---------- SELECTED EXTRACT ----------

Don't mean this to be a burden on anyone; perhaps just consider it a plea for future help. Folks posting their own slide decks is pretty straightforward, but I'm less clear about some of the external links and material in .zip files.

MakaraSok commented 3 years ago

I'm less clear about some of the external links and material in .zip files

Please let us know the exact links so that we can probably add the metadata for you.

For the .zip files, see "Other Resources" at: https://software.sil.org/mondulkiri/.

n8willis commented 3 years ago

Well, "Some of Problems concerning Fonts used in Writings.pptx" certainly is one. I don't see a date on it, and I can't tell what organization the author is from (searching doesn't turn anything up).

---------- DATA ROWS ----------

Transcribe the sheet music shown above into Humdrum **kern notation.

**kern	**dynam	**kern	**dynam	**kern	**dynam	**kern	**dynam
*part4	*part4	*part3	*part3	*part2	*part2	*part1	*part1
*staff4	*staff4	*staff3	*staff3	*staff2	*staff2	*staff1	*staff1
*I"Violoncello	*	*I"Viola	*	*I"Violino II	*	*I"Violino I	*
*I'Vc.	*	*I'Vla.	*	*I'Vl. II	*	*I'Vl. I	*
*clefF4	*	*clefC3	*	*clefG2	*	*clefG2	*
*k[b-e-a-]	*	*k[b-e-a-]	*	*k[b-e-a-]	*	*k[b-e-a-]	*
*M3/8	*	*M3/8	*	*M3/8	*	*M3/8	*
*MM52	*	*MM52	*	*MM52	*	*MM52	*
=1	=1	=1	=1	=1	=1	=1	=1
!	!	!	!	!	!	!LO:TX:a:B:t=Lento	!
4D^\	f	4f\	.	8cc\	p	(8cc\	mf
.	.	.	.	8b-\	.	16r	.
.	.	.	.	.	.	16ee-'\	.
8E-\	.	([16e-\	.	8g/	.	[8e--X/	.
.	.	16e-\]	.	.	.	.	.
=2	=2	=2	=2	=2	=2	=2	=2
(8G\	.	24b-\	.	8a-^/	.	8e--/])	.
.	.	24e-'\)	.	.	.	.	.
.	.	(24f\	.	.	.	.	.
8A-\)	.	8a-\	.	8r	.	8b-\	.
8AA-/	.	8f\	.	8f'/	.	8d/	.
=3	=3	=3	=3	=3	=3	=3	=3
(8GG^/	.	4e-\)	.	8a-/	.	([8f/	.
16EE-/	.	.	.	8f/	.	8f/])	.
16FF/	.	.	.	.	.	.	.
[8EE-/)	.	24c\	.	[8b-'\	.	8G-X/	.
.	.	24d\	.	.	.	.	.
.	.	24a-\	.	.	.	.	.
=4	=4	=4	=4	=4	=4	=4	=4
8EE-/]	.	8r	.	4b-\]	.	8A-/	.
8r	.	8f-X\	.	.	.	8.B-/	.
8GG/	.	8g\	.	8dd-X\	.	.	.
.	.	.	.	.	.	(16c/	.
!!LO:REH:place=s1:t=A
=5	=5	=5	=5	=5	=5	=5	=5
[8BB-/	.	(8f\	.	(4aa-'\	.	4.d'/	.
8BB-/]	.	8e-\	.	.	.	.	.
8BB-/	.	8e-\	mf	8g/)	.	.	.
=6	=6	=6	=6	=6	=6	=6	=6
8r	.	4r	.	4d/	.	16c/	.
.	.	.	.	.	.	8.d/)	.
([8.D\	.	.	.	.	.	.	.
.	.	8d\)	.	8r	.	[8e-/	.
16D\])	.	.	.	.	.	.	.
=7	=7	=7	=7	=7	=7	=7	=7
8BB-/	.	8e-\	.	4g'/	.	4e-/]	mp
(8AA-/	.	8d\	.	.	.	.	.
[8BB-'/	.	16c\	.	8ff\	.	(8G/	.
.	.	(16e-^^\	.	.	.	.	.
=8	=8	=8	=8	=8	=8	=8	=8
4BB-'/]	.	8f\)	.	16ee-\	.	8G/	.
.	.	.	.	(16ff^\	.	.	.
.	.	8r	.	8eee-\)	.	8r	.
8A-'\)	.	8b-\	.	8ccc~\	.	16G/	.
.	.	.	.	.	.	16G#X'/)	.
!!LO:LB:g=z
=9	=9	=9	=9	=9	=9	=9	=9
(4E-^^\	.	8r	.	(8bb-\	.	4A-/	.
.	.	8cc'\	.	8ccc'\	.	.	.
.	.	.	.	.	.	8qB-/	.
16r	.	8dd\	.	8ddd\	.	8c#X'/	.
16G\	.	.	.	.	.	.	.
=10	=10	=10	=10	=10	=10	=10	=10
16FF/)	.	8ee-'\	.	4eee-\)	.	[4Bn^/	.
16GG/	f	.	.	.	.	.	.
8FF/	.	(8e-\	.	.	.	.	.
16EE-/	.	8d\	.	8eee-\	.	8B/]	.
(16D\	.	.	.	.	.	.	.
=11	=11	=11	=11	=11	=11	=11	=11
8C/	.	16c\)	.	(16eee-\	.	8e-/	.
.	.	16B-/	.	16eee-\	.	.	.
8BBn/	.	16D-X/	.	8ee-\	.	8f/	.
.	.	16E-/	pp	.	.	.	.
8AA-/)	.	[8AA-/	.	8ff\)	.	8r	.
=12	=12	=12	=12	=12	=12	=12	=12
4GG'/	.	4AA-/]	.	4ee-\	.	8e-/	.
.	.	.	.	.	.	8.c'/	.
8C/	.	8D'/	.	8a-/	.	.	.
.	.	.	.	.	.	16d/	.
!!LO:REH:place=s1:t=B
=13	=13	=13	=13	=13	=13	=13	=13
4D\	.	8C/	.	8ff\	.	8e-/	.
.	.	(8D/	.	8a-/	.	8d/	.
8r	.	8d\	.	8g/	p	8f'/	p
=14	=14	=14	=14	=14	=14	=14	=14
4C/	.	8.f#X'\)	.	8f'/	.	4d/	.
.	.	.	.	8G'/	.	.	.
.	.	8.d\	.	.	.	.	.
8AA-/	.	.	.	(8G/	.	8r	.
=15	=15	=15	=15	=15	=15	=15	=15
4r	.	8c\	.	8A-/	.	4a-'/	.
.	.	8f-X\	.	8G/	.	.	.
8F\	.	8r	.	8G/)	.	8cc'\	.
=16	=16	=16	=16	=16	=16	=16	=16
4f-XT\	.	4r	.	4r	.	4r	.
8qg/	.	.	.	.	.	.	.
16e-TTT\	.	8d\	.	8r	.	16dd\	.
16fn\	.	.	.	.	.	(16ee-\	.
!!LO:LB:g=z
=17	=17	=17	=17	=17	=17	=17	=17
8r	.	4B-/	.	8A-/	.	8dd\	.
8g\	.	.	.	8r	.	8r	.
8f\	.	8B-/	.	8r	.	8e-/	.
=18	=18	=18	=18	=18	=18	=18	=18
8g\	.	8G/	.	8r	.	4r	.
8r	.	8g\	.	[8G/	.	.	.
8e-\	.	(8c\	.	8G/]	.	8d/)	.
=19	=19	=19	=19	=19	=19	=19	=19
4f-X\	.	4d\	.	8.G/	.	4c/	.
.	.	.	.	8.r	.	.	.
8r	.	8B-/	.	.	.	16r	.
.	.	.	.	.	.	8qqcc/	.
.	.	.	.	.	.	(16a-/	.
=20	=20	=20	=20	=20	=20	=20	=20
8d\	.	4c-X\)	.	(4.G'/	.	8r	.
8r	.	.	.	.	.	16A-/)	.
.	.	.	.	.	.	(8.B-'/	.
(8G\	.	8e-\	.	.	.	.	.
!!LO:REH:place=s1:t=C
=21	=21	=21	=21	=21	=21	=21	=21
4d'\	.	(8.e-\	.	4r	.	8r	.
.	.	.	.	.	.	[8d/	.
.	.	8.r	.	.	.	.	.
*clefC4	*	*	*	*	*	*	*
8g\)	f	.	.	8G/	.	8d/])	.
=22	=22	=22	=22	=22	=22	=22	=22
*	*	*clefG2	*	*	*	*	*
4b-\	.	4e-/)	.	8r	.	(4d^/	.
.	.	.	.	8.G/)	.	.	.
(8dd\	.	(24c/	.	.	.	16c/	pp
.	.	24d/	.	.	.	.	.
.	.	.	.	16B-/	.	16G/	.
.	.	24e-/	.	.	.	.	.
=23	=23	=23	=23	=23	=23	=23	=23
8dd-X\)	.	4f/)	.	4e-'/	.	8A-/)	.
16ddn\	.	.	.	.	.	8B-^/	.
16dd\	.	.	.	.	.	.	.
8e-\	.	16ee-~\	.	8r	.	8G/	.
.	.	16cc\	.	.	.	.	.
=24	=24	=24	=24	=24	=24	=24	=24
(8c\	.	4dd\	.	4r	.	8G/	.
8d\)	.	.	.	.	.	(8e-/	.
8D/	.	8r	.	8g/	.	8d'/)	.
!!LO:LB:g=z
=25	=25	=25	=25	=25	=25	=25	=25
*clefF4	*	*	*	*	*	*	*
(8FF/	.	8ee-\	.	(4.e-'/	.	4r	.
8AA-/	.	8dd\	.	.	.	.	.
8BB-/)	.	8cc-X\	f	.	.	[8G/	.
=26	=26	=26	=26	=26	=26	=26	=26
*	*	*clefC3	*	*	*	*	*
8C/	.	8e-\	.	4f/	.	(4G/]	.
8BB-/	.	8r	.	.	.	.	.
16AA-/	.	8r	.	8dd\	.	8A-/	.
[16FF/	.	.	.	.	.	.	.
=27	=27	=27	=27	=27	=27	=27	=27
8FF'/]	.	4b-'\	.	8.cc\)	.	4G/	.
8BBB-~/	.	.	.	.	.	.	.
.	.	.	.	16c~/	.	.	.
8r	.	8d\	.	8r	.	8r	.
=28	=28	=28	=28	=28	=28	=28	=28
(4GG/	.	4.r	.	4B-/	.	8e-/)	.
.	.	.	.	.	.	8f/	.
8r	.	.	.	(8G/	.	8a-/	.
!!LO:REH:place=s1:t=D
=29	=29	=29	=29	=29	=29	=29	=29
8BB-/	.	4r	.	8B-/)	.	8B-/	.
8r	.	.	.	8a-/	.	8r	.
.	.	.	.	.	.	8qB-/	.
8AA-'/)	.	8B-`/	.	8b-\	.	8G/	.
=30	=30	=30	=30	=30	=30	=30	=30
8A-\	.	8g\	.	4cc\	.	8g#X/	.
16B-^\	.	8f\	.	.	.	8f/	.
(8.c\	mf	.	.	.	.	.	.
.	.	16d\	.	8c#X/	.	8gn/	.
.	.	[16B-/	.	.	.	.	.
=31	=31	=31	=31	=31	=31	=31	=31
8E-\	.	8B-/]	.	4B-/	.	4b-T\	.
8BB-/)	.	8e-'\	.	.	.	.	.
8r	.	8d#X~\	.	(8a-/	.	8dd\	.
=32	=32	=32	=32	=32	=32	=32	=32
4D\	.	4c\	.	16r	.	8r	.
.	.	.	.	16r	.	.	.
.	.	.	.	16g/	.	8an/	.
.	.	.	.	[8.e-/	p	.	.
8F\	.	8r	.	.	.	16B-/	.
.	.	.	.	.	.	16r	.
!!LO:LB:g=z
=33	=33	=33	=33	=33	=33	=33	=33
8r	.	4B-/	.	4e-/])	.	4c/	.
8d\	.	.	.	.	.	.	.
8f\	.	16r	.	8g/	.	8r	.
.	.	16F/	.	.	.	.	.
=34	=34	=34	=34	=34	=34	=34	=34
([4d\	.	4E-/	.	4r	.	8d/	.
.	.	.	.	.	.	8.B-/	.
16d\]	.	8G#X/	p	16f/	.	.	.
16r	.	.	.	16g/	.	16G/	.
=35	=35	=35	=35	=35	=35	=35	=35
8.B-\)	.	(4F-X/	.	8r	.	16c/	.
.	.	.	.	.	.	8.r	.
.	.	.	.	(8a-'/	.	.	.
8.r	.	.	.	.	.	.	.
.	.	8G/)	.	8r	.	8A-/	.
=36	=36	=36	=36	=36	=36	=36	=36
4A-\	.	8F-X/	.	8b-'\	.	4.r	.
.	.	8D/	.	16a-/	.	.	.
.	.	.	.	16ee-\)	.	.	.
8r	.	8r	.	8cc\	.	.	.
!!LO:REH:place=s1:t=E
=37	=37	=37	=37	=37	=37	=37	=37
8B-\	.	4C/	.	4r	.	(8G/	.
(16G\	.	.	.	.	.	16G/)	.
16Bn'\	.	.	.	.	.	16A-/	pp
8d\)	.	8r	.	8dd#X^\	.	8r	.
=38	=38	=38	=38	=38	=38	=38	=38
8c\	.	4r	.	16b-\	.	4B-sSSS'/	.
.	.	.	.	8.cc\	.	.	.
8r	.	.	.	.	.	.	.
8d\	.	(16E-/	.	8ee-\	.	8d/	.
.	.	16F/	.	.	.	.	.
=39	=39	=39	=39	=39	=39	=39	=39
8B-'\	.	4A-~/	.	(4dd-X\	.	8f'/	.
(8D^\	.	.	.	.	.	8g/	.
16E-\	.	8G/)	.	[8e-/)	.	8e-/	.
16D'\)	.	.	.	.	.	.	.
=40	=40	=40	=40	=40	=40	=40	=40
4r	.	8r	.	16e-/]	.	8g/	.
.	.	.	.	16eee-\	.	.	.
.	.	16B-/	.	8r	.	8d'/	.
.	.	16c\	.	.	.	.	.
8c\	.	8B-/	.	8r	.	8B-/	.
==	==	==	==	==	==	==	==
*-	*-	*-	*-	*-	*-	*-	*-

----------

> **EXERCISE**: Copy the thread excerpt word for word, everything from "MakaraSok commented 3" down to "metadata for you.". The items aren't needed for this work.

> **THE COMPLETED TASK**:
MakaraSok commented 3 years ago

I'm less clear about some of the external links and material in .zip files

Please let us know the exact links so that we can probably add the metadata for you.